The lives of the missing seem interrupted in the most mundane ways — they left to go jogging, or to the corner store. They were last seen getting into cars, or leaving bars. They didn’t arrive at baby showers or jobs. They departed their lives abruptly, without explanation: “She said she’d call back, but she never did.”
And under each photo, a refrain: Do you know? Do you recognize? Please call with information.
The advent of the Internet has offered both real hope and false promise to searchers.
“Let’s say you entered (a set of criteria) into the National Crime Information Center database — 190 pounds, brown eyes, age 50 to 60 — you’d get thousands of hits — 60 pages of them,” Webster said. “Then you have to go through one by one.”
According to Todd Matthews of Tennessee, who helped build the Doe Network, a Web archive of missing and unidentified people, there are nearly 6,000 unidentified bodies known to law enforcement agencies, and more than 100,000 missing — enough to fill Safeco Field more than twice over.
“And that represents just 10 to 50 percent of cases,” said Matthews, who in 1998 staked a reputation by using the Internet to solve one of the most famous missing-person cases of the 20th century — the decades-old mystery of a 1968 murder victim then known only as “Tent Girl.”
But the sheer power of the Web still can’t overcome one fundamental limitation — unless someone is reported missing somewhere, there is little hope of making a match with an unidentified body.
That is why, of the thousands of cases that have sifted through Matthews’ hands, Anderson’s stands out.
Cold-called by a reporter a continent away, Matthews immediately knew her case from its bare-bones description before a name was mentioned.

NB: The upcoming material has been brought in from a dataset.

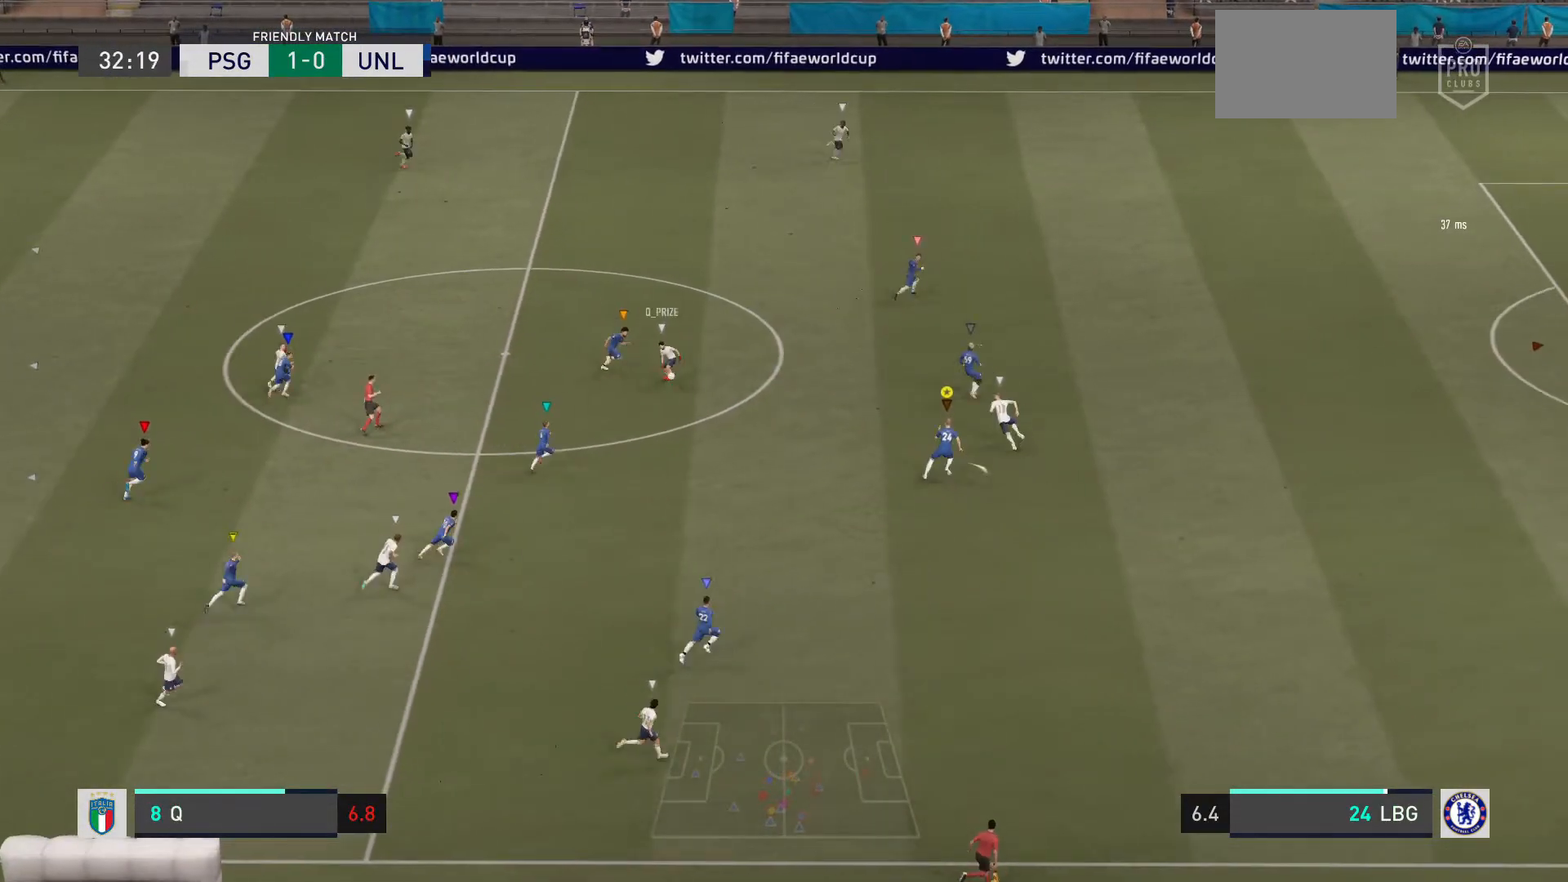
{"buttons": ["R2"], "left_stick": "up-right", "right_stick": "center", "events": []}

“You’re talking about Mary Anderson,” he said. She pulls on him, too, for this simple reason: At least those listed as missing have something Anderson claimed she did not: someone who is looking for them. Who missed them. Who, presumably, loved them.
A deliberate challenge?
Perhaps the most puzzling thing about Mary Anderson’s death is the deliberateness with which she chose it.

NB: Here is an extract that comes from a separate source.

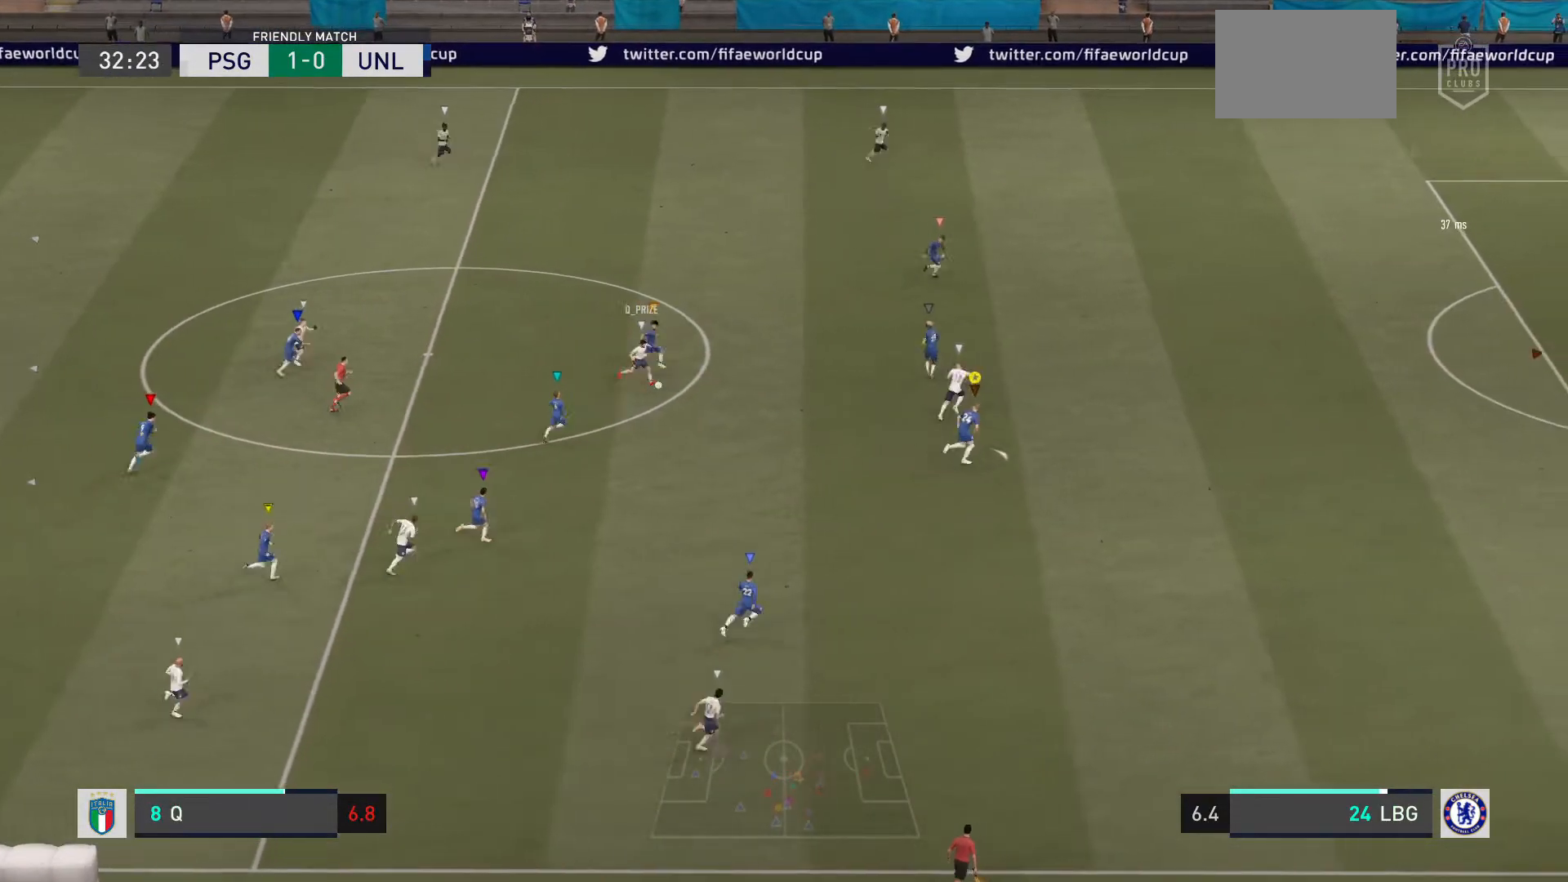
{"buttons": ["R2"], "left_stick": "up-right", "right_stick": "center", "events": []}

The mind wants to make sense of it, to find a reason. Was it depression? Mental illness? A constellation of disappointments?

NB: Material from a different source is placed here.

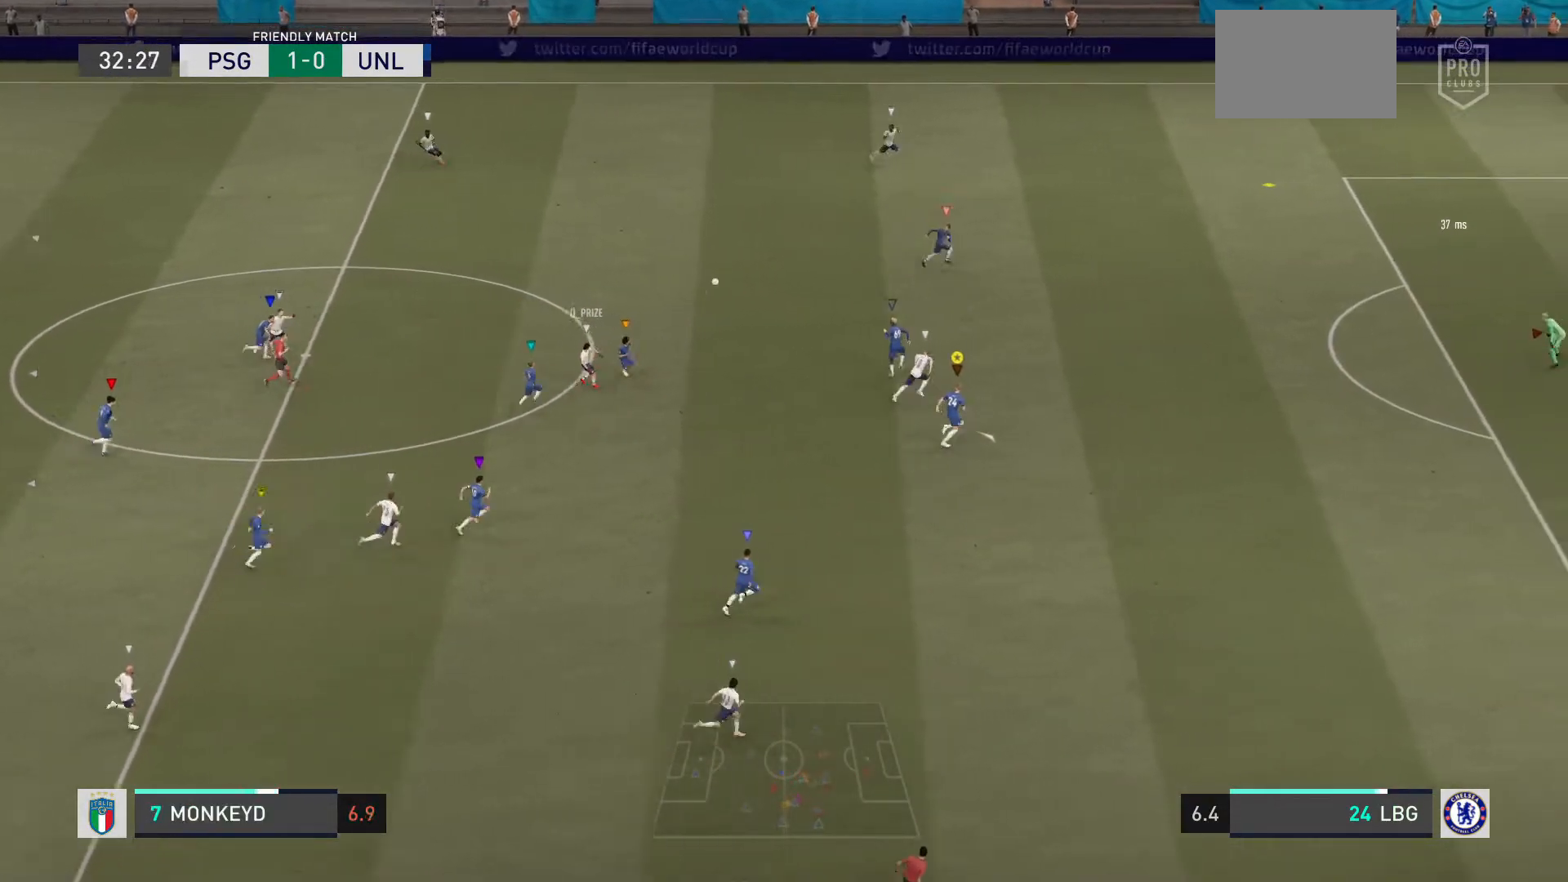
{"buttons": ["R2"], "left_stick": "up-right", "right_stick": "center", "events": []}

Webster is bothered by a different set of questions.
“I’m convinced she left us clues to who she was, and we missed them,” Webster said, leaning back in his closet of an office at his mortuary. A few months into the investigation, Webster remembered that there was a copy of Seattle Weekly on the desk, a pressed maple leaf set on a page.
“The maple leaf might have been a clue,” he said. Or perhaps it was pointing to one. Based on the symbolism of the leaf, he and his team redoubled their efforts to search in Canada.
Steen Halling, a professor of abnormal psychology at Seattle University, shares the view that there were no accidents about the way she died.
“She was very methodical,” said Halling, who also recalled the case. “As in death, so she likely was in life.”
Halling read something else into her choice as well: “I wonder if there was a bit of a challenge in it,” he said. “If you’re going to find out who I am, you’re going to have to work at it.”